Agriculture uses 80% of the water and that's where the biggest capital investment has to come, changing from spray irrigation to subsoil drip irrigation. Yes, that makes mechanization problematic for some crops. However, they need to reduce as much evaporation of scarce water into the air as they can and drip irrigation is the way to do it.

Homeowners are going to have to learn how to do things like wash clothing less frequently and bag the dishwashers, they're water wasters. Golf courses need to Astroturf their fairways, although the putting green with grass is likely to stay. Water hazards should be no more.
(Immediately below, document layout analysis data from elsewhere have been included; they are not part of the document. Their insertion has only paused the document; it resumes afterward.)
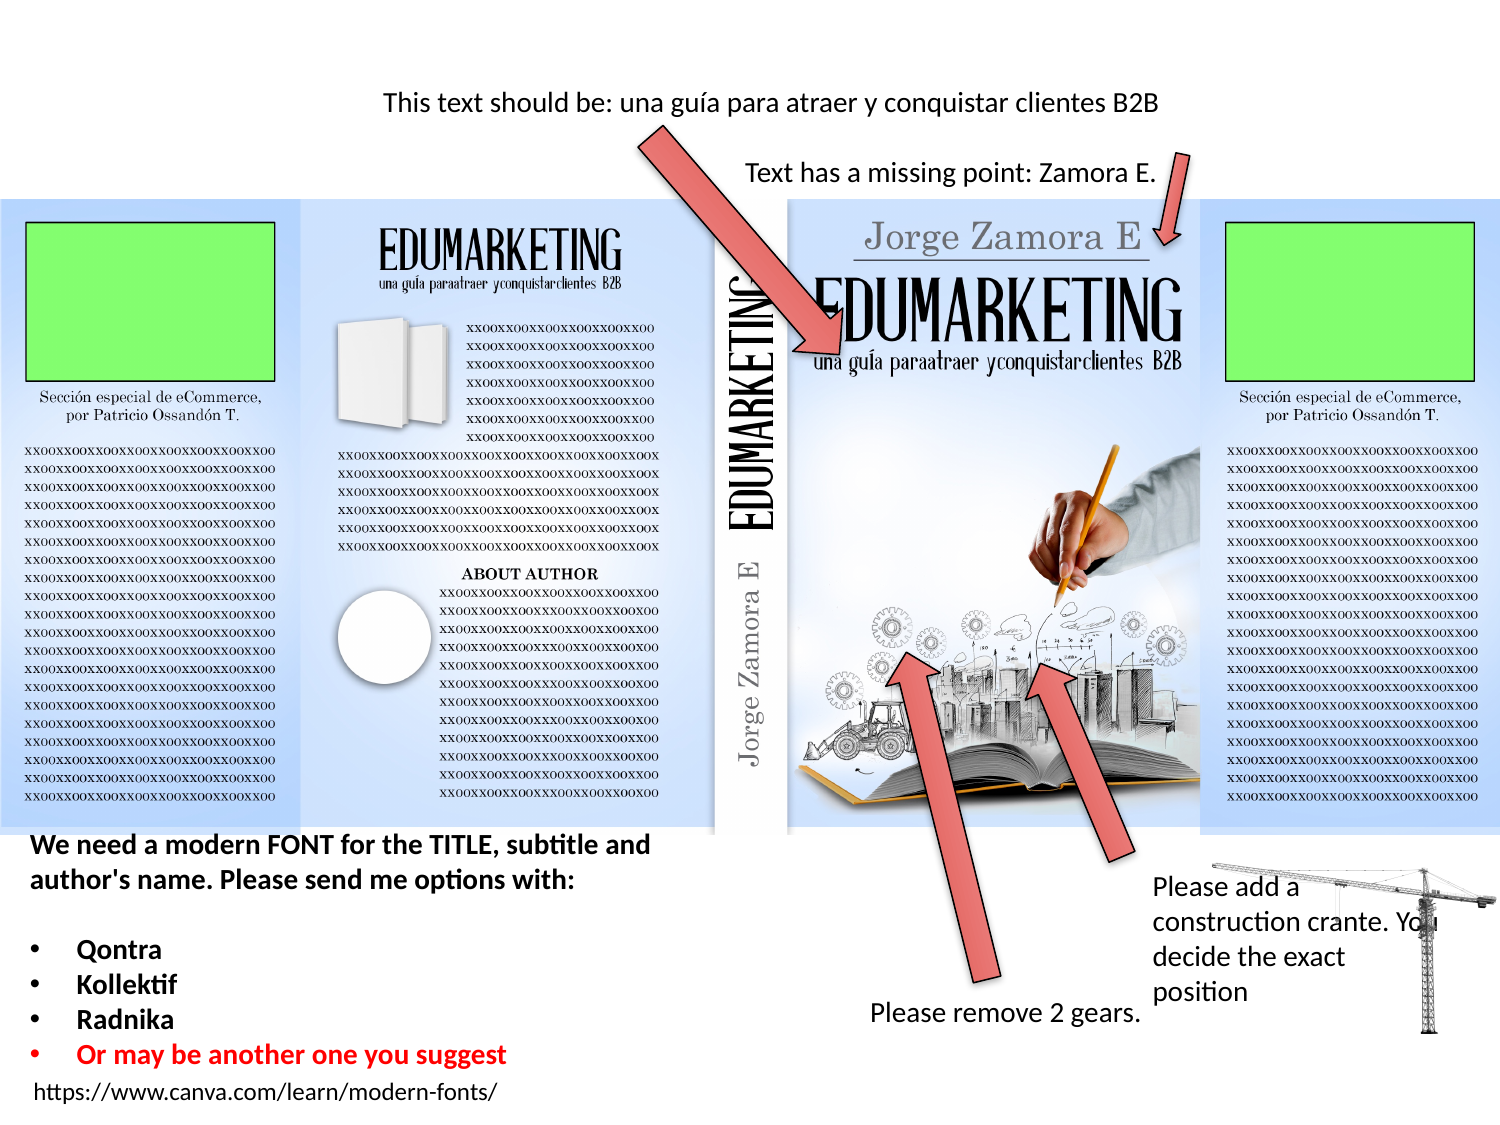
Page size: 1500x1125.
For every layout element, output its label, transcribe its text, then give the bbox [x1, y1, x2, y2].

text_box [1100, 844, 1136, 863]
text_box This text should be: una guía para atraer y conquistar clientes B2B [368, 75, 1196, 126]
text_box Please remove 2 gears. [855, 986, 1142, 1036]
text_box [1165, 152, 1191, 198]
picture [0, 199, 1500, 1049]
text_box https://www.canva.com/learn/modern-fonts/ [18, 1067, 520, 1113]
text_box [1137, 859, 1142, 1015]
text_box We need a modern FONT for the TITLE, subtitle and author's name. Please send me options with: Qontra Kollektif Radnika Or may be another one you suggest [15, 844, 676, 1078]
text_box [938, 844, 1002, 984]
text_box Text has a missing point: Zamora E. [730, 146, 1393, 196]
text_box [637, 124, 727, 198]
Swimming pools need solar covers to stop evaporation when no one is swimming.

Lawn grass and English gardens need to go.

Instead of a pipeline so they can continue to be profligate with water, California needs a period of trying to conserve it so that after the next wet/dry cycle, they won't be caught quite as dry as they are now.

BlueCaliDem

(15,438 posts)
6. Agriculture in Calfiornia uses 80% of our water. Consumers: 20%.
Sun Apr 19, 2015, 10:51 AM
Apr 2015

The problem isn't that we don't have enough water to sustain our State. The problem lies with California's agriculture that uses and wastes 80% of our water supply, and have for YEARS.

What California needs to do is have agriculture go the Dylan Ratigan way: change California's water-wasting farms into hydropronic farms that would CUT water use on farms by 90%! THIS is what we need to do in addition to stopping the fracking (or charging taxes for it), recycling water and conserving water, as well. Then we'll be all right.